I've seen it several without that stuff in xorg_log though (but still the xserver has been stuck in the exact same backtrace), i.e it looks like this:

#0  0x00007f26b8221d87 in ioctl () from /lib/libc.so.6
#1  0x00007f26b6dfe8d3 in ?? () from /usr/lib/libdrm.so.2
#2  0x00007f26b6dfed70 in drmWaitVBlank () from /usr/lib/libdrm.so.2
#3  0x00007f26a5ccb85e in ?? () from /usr/lib/dri/i965_dri.so
#4  0x00007f26a5ccbaf0 in driWaitForVBlank () from /usr/lib/dri/i965_dri.so
#5  0x00007f26a5cd53d5 in intelSwapBuffers () from /usr/lib/dri/i965_dri.so
...

More details from my system is available at:
http://bugs.freedesktop.org/show_bug.cgi?id=18922
Comment 23 Khashayar Naderehvandi 2009-01-11 14:30:09 UTC
This bug should be marked resolved.
https://bugs.freedesktop.org/show_bug.cgi?id=18922.
Comment 24 Michael 2009-02-21 00:38:30 UTC
Yesterday I tested the new 2.6.29-rc5 release and also used newest intel driver in debian (2.6.1).

The problem seams to be solved for me. 2.6.29-rc5 works great, except that there is a bug after suspend/resume cycle (3D performance gets VERY choppy).

Not sure where to look for the bug (kernel, Xorg, drivers or mesa?). But it works perfectly before suspending/resuming. After a suspend something seems to be borked.

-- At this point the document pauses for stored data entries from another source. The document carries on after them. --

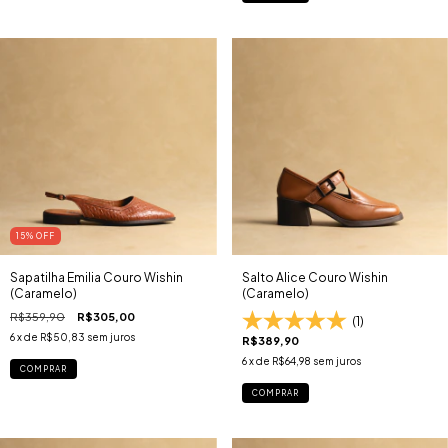
15
% OFF
Sapatilha Emilia Couro Wishin
Salto Alice Couro Wishin
(Caramelo)
(Caramelo)
R$359,90
R$305,00
(1)
6
x de
R$50,83
sem juros
R$389,90
6
x de
R$64,98
sem juros
COMPRAR
COMPRAR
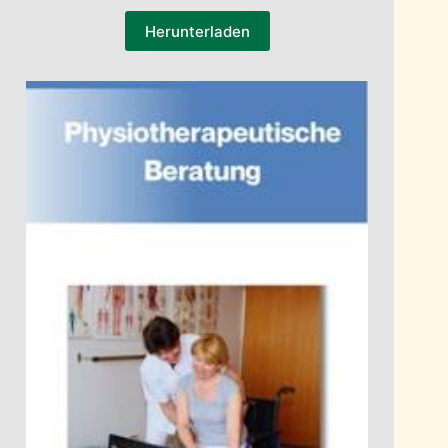
Herunterladen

Btw.: Doesn't seem to make a difference whether I use a framebuffer or not (vga=normal). 
Comment 25 Daniel Klaffenbach 2009-03-31 13:06:31 UTC
I have the same problem with a Radeon Xpress 200M on 2.6.29 and DRI. I am not using any framebuffer:

(II) RADEON(0): Output: S-video, Detected Monitor Type: 0                                                     
[mi] EQ overflowing. The server is probably stuck in an infinite loop.                                        

Backtrace:
0: /usr/bin/X(xorg_backtrace+0x37) [0x81353d7]
[mi] mieqEnequeue: out-of-order valuator event; dropping.
[mi] EQ overflowing. The server is probably stuck in an infinite loop.
[mi] mieqEnequeue: out-of-order valuator event; dropping.             
[mi] EQ overflowing. The server is probably stuck in an infinite loop.
Comment 26 Gordon Jin 2009-09-18 02:38:54 UTC
closing as the original problem has been fixed.

Michael, if you have other issues, please file a new bug according to http://www.intellinuxgraphics.org/how_to_report_bug.html. 

Kernel 2.6.31 plus xf86-video-intel 2.8.x are recommended at this point.